Turn each line of the listing into a row of a Markdown table with the columns No and Line, numbering the rows in order and leaving out blank lines. Omit the pictures from the table.

**Dataset entries**:

--- START ---

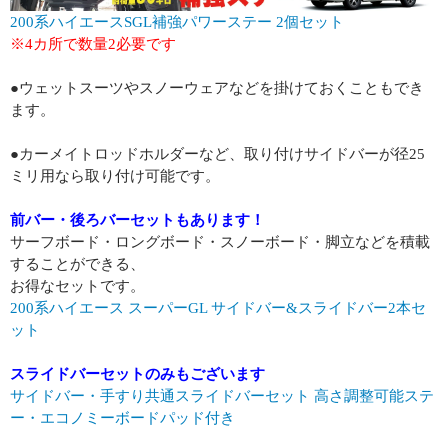
200系ハイエースSGL補強パワーステー 2個セット
※4カ所で数量2必要です
●ウェットスーツやスノーウェアなどを掛けておくこともでき
ます。
●カーメイトロッドホルダーなど、取り付けサイドバーが径25
ミリ用なら取り付け可能です。
前バー・後ろバーセットもあります！
サーフボード・ロングボード・スノーボード・脚立などを積載
することができる、
お得なセットです。
200系ハイエース スーパーGL サイドバー&スライドバー2本セ
ット
スライドバーセットのみもございます
サイドバー・手すり共通スライドバーセット 高さ調整可能ステ
ー・エコノミーボードパッド付き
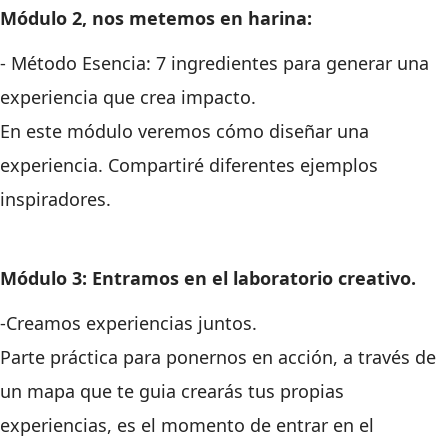
Módulo 2, nos metemos en harina:
- Método Esencia: 7 ingredientes para generar una
experiencia que crea impacto.
En este módulo veremos cómo diseñar una
experiencia. Compartiré diferentes ejemplos
inspiradores.
Módulo 3: Entramos en el laboratorio creativo.
-Creamos experiencias juntos.
Parte práctica para ponernos en acción, a través de
un mapa que te guia crearás tus propias
experiencias, es el momento de entrar en el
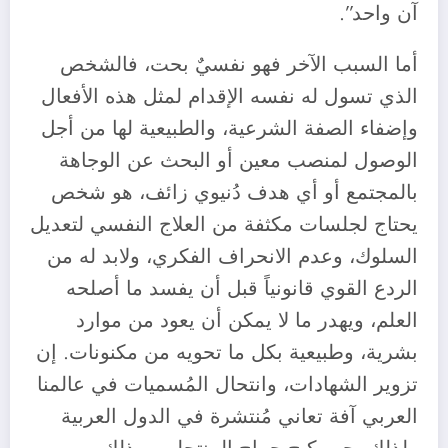
آن واحد”.
أما السبب الآخر فهو نفسيٌ بحت، فالشخص
الذي تسول له نفسه الإقدام لمثل هذه الأفعال
وإضفاء الصفة الشرعية، والطبيعية لها من أجل
الوصول لمنصب معين أو البحث عن الوجاهة
بالمجتمع أو أي هدف دُنيوي زائف، هو شخص
يحتاج لجلسات مكثفة من العلاج النفسي لتعديل
السلوك، وعدم الانحراف الفكري، ولابد له من
الردع القوي قانونياً قبل أن يفسد ما أصلحه
العلم، ويهدر ما لا يمكن أن يعود من موارد
بشرية، وطبيعية بكل ما تحويه من مكنونات. إن
تزوير الشهادات، وانتحال المُسميات في عالمنا
العربي آفة تعاني مُنتشرة في الدول العربية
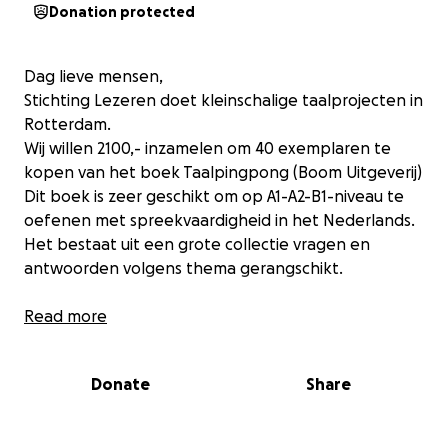
Donation protected
Dag lieve mensen,
Stichting Lezeren doet kleinschalige taalprojecten in
Rotterdam.
Wij willen 2100,- inzamelen om 40 exemplaren te
kopen van het boek Taalpingpong (Boom Uitgeverij)
Dit boek is zeer geschikt om op A1-A2-B1-niveau te
oefenen met spreekvaardigheid in het Nederlands.
Het bestaat uit een grote collectie vragen en
antwoorden volgens thema gerangschikt.
We willen een boek gedurende 4 maanden uitlenen
Read more
aan taalleerders in de regio Rotterdam en tegelijk
aan een taalmaatje koppelen. Zo kunnen ze samen
Donate
Share
oefenen, live of online.
De beoogde looptijd van het project is 3 jaar.
Een exemplaar van het boek kost 45,00 euro.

--- END ---

**Task answer**:
| No | Line |
|---|---|
| 1 | 200系ハイエースSGL補強パワーステー 2個セット |
| 2 | ※4カ所で数量2必要です |
| 3 | ●ウェットスーツやスノーウェアなどを掛けておくこともでき |
| 4 | ます。 |
| 5 | ●カーメイトロッドホルダーなど、取り付けサイドバーが径25 |
| 6 | ミリ用なら取り付け可能です。 |
| 7 | 前バー・後ろバーセットもあります！ |
| 8 | サーフボード・ロングボード・スノーボード・脚立などを積載 |
| 9 | することができる、 |
| 10 | お得なセットです。 |
| 11 | 200系ハイエース スーパーGL サイドバー&スライドバー2本セ |
| 12 | ット |
| 13 | スライドバーセットのみもございます |
| 14 | サイドバー・手すり共通スライドバーセット 高さ調整可能ステ |
| 15 | ー・エコノミーボードパッド付き |
| 16 | Módulo 2, nos metemos en harina: |
| 17 | - Método Esencia: 7 ingredientes para generar una |
| 18 | experiencia que crea impacto. |
| 19 | En este módulo veremos cómo diseñar una |
| 20 | experiencia. Compartiré diferentes ejemplos |
| 21 | inspiradores. |
| 22 | Módulo 3: Entramos en el laboratorio creativo. |
| 23 | -Creamos experiencias juntos. |
| 24 | Parte práctica para ponernos en acción, a través de |
| 25 | un mapa que te guia crearás tus propias |
| 26 | experiencias, es el momento de entrar en el |
| 27 | آن واحد”. |
| 28 | أما السبب الآخر فهو نفسيٌ بحت، فالشخص |
| 29 | الذي تسول له نفسه الإقدام لمثل هذه الأفعال |
| 30 | وإضفاء الصفة الشرعية، والطبيعية لها من أجل |
| 31 | الوصول لمنصب معين أو البحث عن الوجاهة |
| 32 | بالمجتمع أو أي هدف دُنيوي زائف، هو شخص |
| 33 | يحتاج لجلسات مكثفة من العلاج النفسي لتعديل |
| 34 | السلوك، وعدم الانحراف الفكري، ولابد له من |
| 35 | الردع القوي قانونياً قبل أن يفسد ما أصلحه |
| 36 | العلم، ويهدر ما لا يمكن أن يعود من موارد |
| 37 | بشرية، وطبيعية بكل ما تحويه من مكنونات. إن |
| 38 | تزوير الشهادات، وانتحال المُسميات في عالمنا |
| 39 | العربي آفة تعاني مُنتشرة في الدول العربية |
| 40 | Donation protected |
| 41 | Dag lieve mensen, |
| 42 | Stichting Lezeren doet kleinschalige taalprojecten in |
| 43 | Rotterdam. |
| 44 | Wij willen 2100,- inzamelen om 40 exemplaren te |
| 45 | kopen van het boek Taalpingpong (Boom Uitgeverij) |
| 46 | Dit boek is zeer geschikt om op A1-A2-B1-niveau te |
| 47 | oefenen met spreekvaardigheid in het Nederlands. |
| 48 | Het bestaat uit een grote collectie vragen en |
| 49 | antwoorden volgens thema gerangschikt. |
| 50 | We willen een boek gedurende 4 maanden uitlenen |
| 51 | Read more |
| 52 | aan taalleerders in de regio Rotterdam en tegelijk |
| 53 | aan een taalmaatje koppelen. Zo kunnen ze samen |
| 54 | Donate |
| 55 | Share |
| 56 | oefenen, live of online. |
| 57 | De beoogde looptijd van het project is 3 jaar. |
| 58 | Een exemplaar van het boek kost 45,00 euro. |